Le contentieux douanier à la lumière de la jurisprudence de la Cour suprême

Par Le 30/04/2023

Douanes

Abréviations utilisées  dans l’article

 

art.= article d’une loi.

C.E. = Conseil d’Etat.

C.D. = code des douanes.

Ch.adm. = chambre administrative de la Cour suprême.

Ch.civ.= chambre civile de la Cour suprême.

Ch.com.= chambre commerciale de la Cour suprême.

Ch.crim. = chambre criminelle de la Cour suprême.

Ch.d.c. = chambre des délits et des contreventions de la Cour suprême.

C.S = Cour suprême.

R.C.S.=   revue de la Cour suprême, revue publiée par la Cour suprême.

R .J. = revue judiciaire, revue publiée par la Cour suprême.

Les arrêts mentionnés dans cet article peuvent être consultés en intégralité sur la  page « Revue de la Cour supreme » de ce site.

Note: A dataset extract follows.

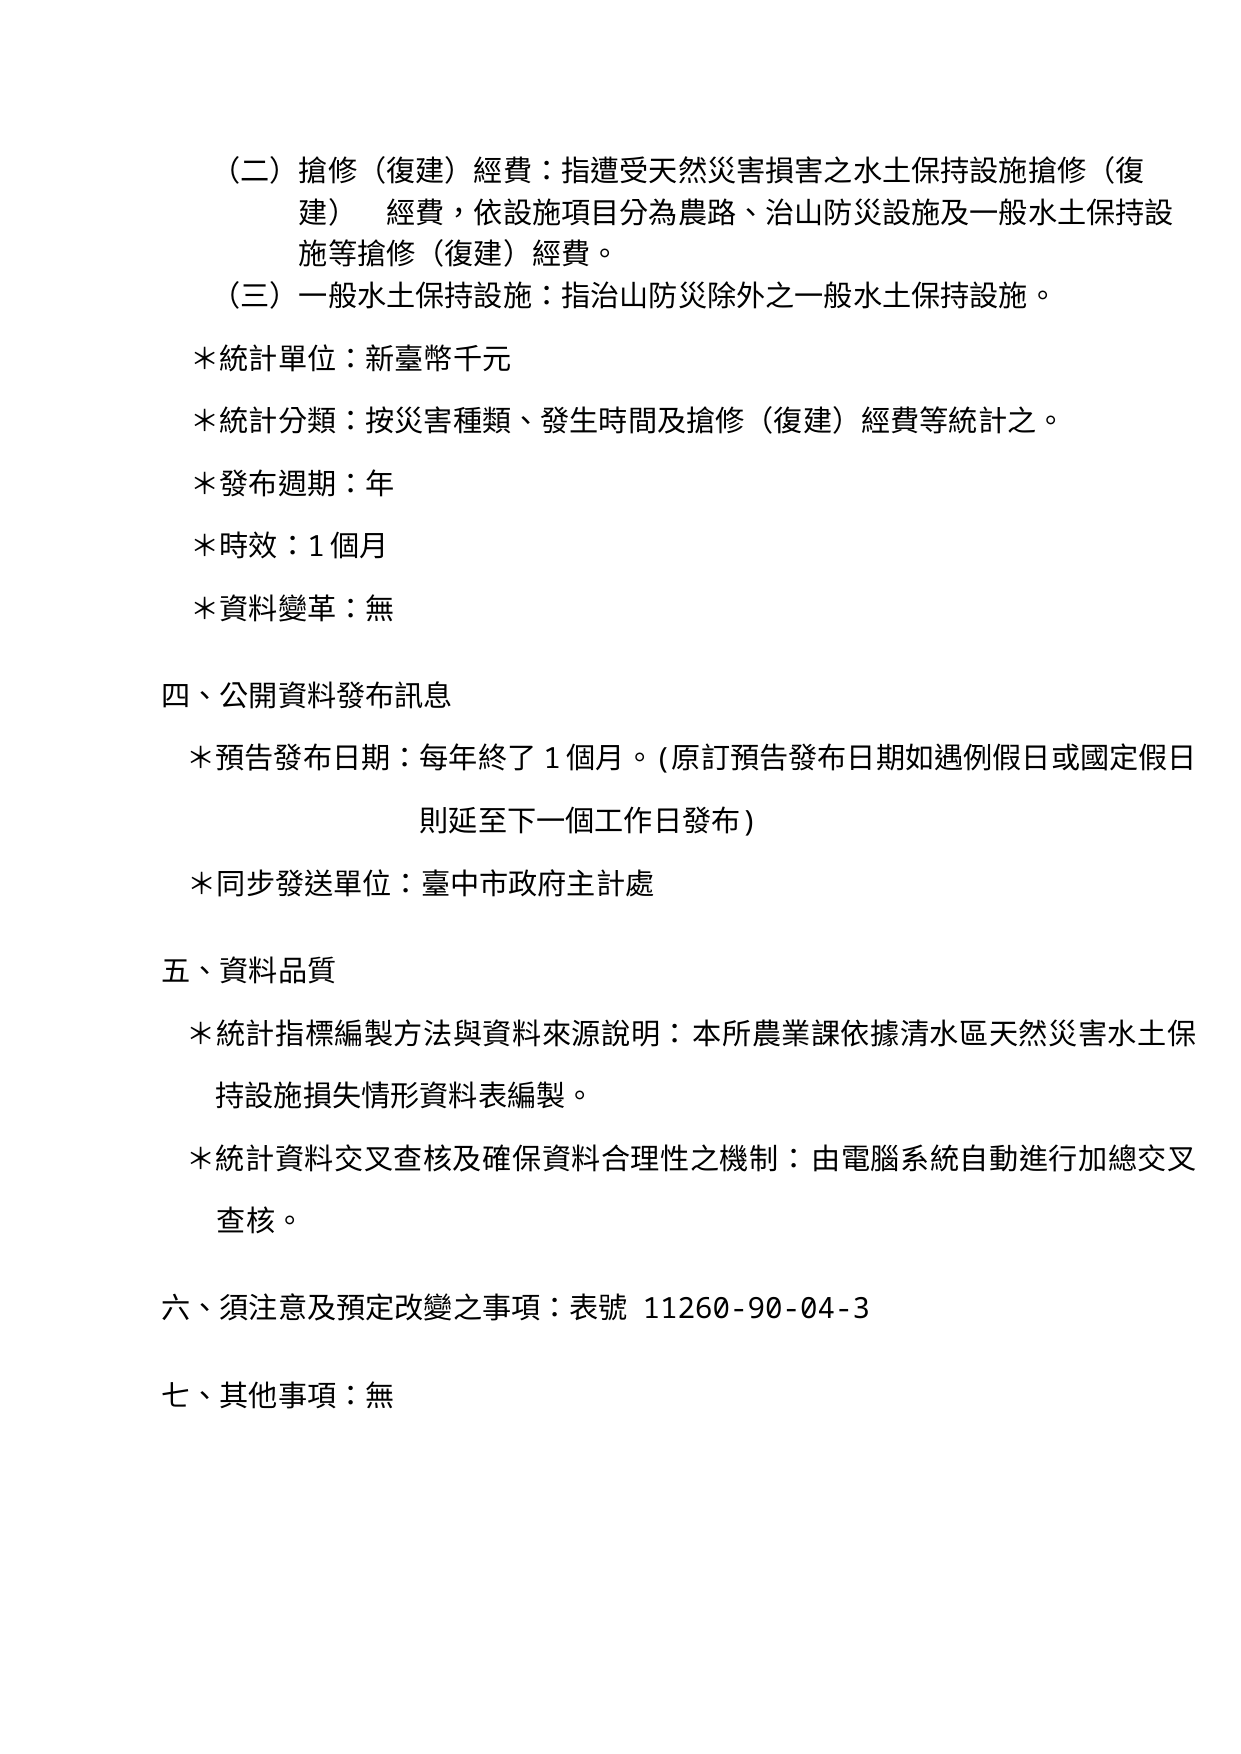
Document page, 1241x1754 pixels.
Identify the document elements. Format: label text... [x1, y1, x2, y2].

table_header （二）搶修（復建）經費：指遭受天然災害損害之水土保持設施搶修（復建） 經費，依設施項目分為農路、治山防災設施及一般水土保持設施等搶修（復建）經費。 （三）一般水土保持設施：指治山防災除外之一般水土保持設施。 ＊統計單位：新臺幣千元 ＊統計分類：按災害種類、發生時間及搶修（復建）經費等統計之。 ＊發布週期：年 ＊時效：1個月 ＊資料變革：無 四、公開資料發布訊息 ＊預告發布日期：每年終了1個月。(原訂預告發布日期如遇例假日或國定假日則延至下一個工作日發布) ＊同步發送單位：臺中市政府主計處 五、資料品質 ＊統計指標編製方法與資料來源說明：本所農業課依據清水區天然災害水土保持設施損失情形資料表編製。 ＊統計資料交叉查核及確保資料合理性之機制：由電腦系統自動進行加總交叉查核。 六、須注意及預定改變之事項：表號 11260-90-04-3 七、其他事項：無 [150, 148, 1209, 1415]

On entend par  contentieux en douane l’ensemble des litiges nés de la violation de la législation et de la réglementation douanières, des impôts indirects, de change et des autres législations et réglementations dont l’application est confiée l’administration des douanes. Le contentieux douanier se présente sous 3 volets :

Un volet pénal ayant pour objet la recherche , la poursuite et la sanction des infractions au code des douanes ou aux différentes législations et réglementations dont l’administration des douanes  a la charge d’appliquer .

Un volet civil qui englobe le contentieux du recouvrement  notamment le recouvrement forcé  des créances de l’administration des douanes, le contentieux découlant des contestations se rapportant à l’assiette et au recouvrement desdites créances et Le contentieux relatif aux mesures conservatoires  pour les garanties de paiement des pénalités pécuniaires.

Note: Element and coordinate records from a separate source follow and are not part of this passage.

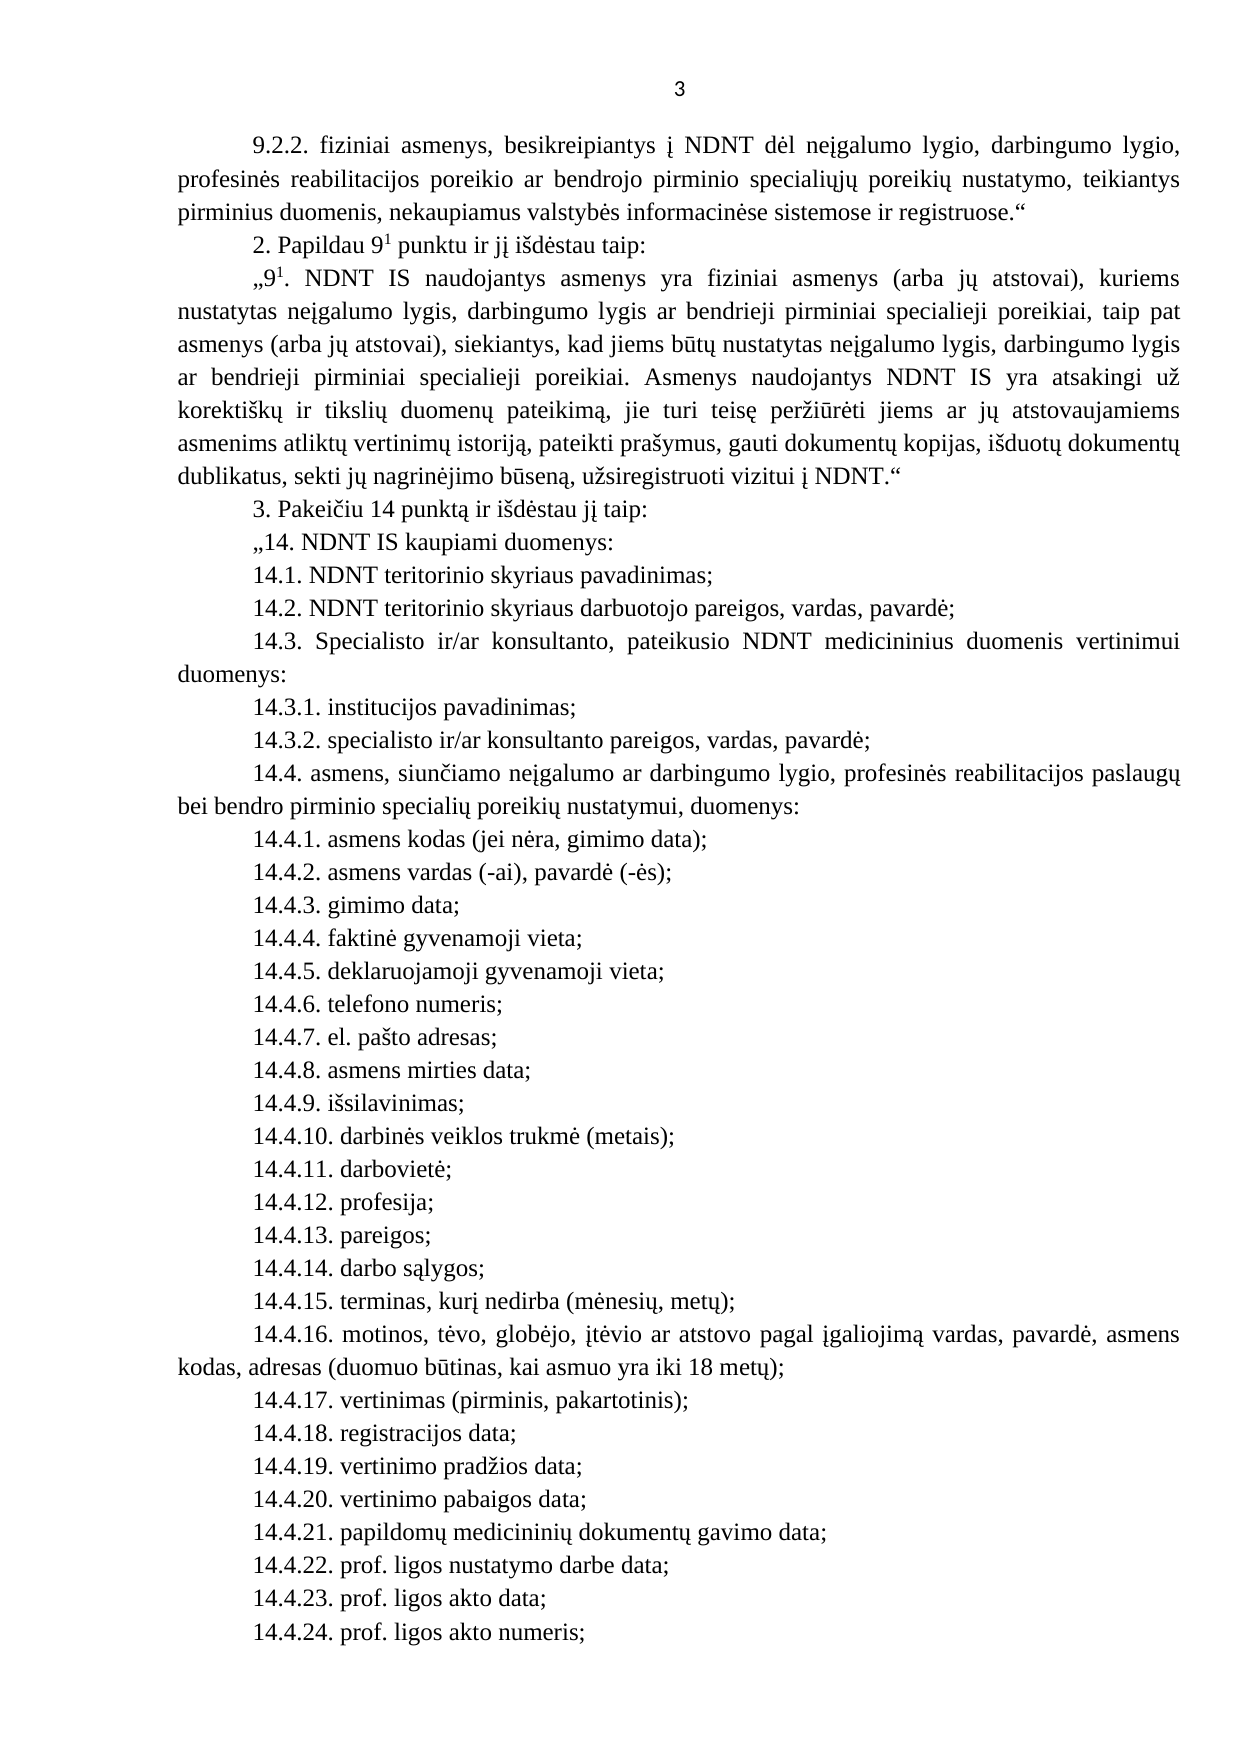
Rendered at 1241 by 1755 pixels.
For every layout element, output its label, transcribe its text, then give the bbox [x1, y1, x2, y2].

text 14.4.15. terminas, kurį nedirba (mėnesių, metų); [177, 1286, 1181, 1315]
text 14.4.21. papildomų medicininių dokumentų gavimo data; [177, 1517, 1181, 1546]
text 14.4.3. gimimo data; [177, 890, 1181, 919]
text 14.4.5. deklaruojamoji gyvenamoji vieta; [177, 956, 1181, 985]
text 14.2. NDNT teritorinio skyriaus darbuotojo pareigos, vardas, pavardė; [177, 593, 1181, 622]
text 14.4.22. prof. ligos nustatymo darbe data; [177, 1551, 1181, 1579]
text 14.4.17. vertinimas (pirminis, pakartotinis); [177, 1385, 1181, 1414]
text „14. NDNT IS kaupiami duomenys: [177, 527, 1181, 556]
text 14.4.6. telefono numeris; [177, 989, 1181, 1018]
text 14.3. Specialisto ir/ar konsultanto, pateikusio NDNT medicininius duomenis vertinimui duomenys: [177, 626, 1181, 688]
text 14.4.14. darbo sąlygos; [177, 1253, 1181, 1282]
text 14.4.2. asmens vardas (-ai), pavardė (-ės); [177, 857, 1181, 886]
text 14.1. NDNT teritorinio skyriaus pavadinimas; [177, 560, 1181, 589]
text 14.4.9. išsilavinimas; [177, 1088, 1181, 1117]
text 14.4.23. prof. ligos akto data; [177, 1583, 1181, 1612]
text 14.4. asmens, siunčiamo neįgalumo ar darbingumo lygio, profesinės reabilitacijos paslaugų bei bendro pirminio specialių poreikių nustatymui, duomenys: [177, 758, 1181, 820]
text 14.4.7. el. pašto adresas; [177, 1022, 1181, 1051]
text 14.4.19. vertinimo pradžios data; [177, 1451, 1181, 1480]
text 14.4.16. motinos, tėvo, globėjo, įtėvio ar atstovo pagal įgaliojimą vardas, pavardė, asmens kodas, adresas (duomuo būtinas, kai asmuo yra iki 18 metų); [177, 1319, 1181, 1381]
text 14.4.24. prof. ligos akto numeris; [177, 1617, 1181, 1645]
text 14.4.20. vertinimo pabaigos data; [177, 1484, 1181, 1513]
text 14.4.8. asmens mirties data; [177, 1055, 1181, 1084]
text 2. Papildau 91 punktu ir jį išdėstau taip: [177, 230, 1181, 258]
text 14.4.1. asmens kodas (jei nėra, gimimo data); [177, 824, 1181, 853]
text 9.2.2. fiziniai asmenys, besikreipiantys į NDNT dėl neįgalumo lygio, darbingumo lygio, profesinės reabilitacijos poreikio ar bendrojo pirminio specialiųjų poreikių nustatymo, teikiantys pirminius duomenis, nekaupiamus valstybės informacinėse sistemose ir registruose.“ [177, 131, 1181, 225]
text 14.4.18. registracijos data; [177, 1418, 1181, 1447]
text 14.4.4. faktinė gyvenamoji vieta; [177, 923, 1181, 952]
text 14.4.12. profesija; [177, 1187, 1181, 1216]
text 14.4.13. pareigos; [177, 1220, 1181, 1249]
text 14.4.10. darbinės veiklos trukmė (metais); [177, 1121, 1181, 1150]
text 3. Pakeičiu 14 punktą ir išdėstau jį taip: [177, 494, 1181, 523]
text 14.3.2. specialisto ir/ar konsultanto pareigos, vardas, pavardė; [177, 725, 1181, 754]
text „91. NDNT IS naudojantys asmenys yra fiziniai asmenys (arba jų atstovai), kuriems nustatytas neįgalumo lygis, darbingumo lygis ar bendrieji pirminiai specialieji poreikiai, taip pat asmenys (arba jų atstovai), siekiantys, kad jiems būtų nustatytas neįgalumo lygis, darbingumo lygis ar bendrieji pirminiai specialieji poreikiai. Asmenys naudojantys NDNT IS yra atsakingi už korektiškų ir tikslių duomenų pateikimą, jie turi teisę peržiūrėti jiems ar jų atstovaujamiems asmenims atliktų vertinimų istoriją, pateikti prašymus, gauti dokumentų kopijas, išduotų dokumentų dublikatus, sekti jų nagrinėjimo būseną, užsiregistruoti vizitui į NDNT.“ [177, 263, 1181, 489]
text 14.4.11. darbovietė; [177, 1154, 1181, 1183]
text 14.3.1. institucijos pavadinimas; [177, 692, 1181, 721]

Un volet transactionnel qui consiste pour l’administration des douanes , sur demande de  la personne poursuivie, à transiger c’est à dire à régler  amiablement le contentieux . Mais cette  transaction ne peut porter en application de l’article  265 du code des douanes que sur des remises partielles et ne peut en aucun cas concerner des marchandises prohibées à l'importation ou à l'exportation comme elle ne peut intervenir après décision judiciaire définitive.  La transaction est interdite si l’infraction est qualifié de contrebande  et ce en application de l’art. 21 de l’Ordonnance n° 05-  du 23 août 2005 relative à la lutte contre la contrebande.

Le contentieux douanier pose la problématique  du tribunal compétent. Si en matière pénale le tribunal compétent ne pose pas de difficulté  puisque c’est la  juridiction pénale qui est compétente ( la section correctionnelle ou contraventionnelle   du tribunal   en cas de commission d’une infraction douanière qualifiée de  délit ou de contravention ; le tribunal criminel si l’infraction douanière est qualifiée de crime ) . Dans les matières autres que pénales , il y a lieu de distinguer la  compétence du tribunal civil et celle du tribunal administratif sachant que l’administration des douanes est une institution publique à caractère administratif et par conséquent les actions judiciaires  où elle est partie sont en principe , en vertu de l’article 800 du code de procédure civile et administrative, de la compétence  du tribunal administratif . Nous verrons que  par dérogation à ce principe , certains contentieux douaniers  dépourvus du caractère pénal relèvent de la compétence du tribunal civil et non pas du tribunal administratif .

Nous détaillerons en premier lieu les règles régissant l’infraction douanière par référence au  code des douanes puis nous exposerons la jurisprudence très fournie  de la Cour suprême sur les différents aspects du contentieux douanier.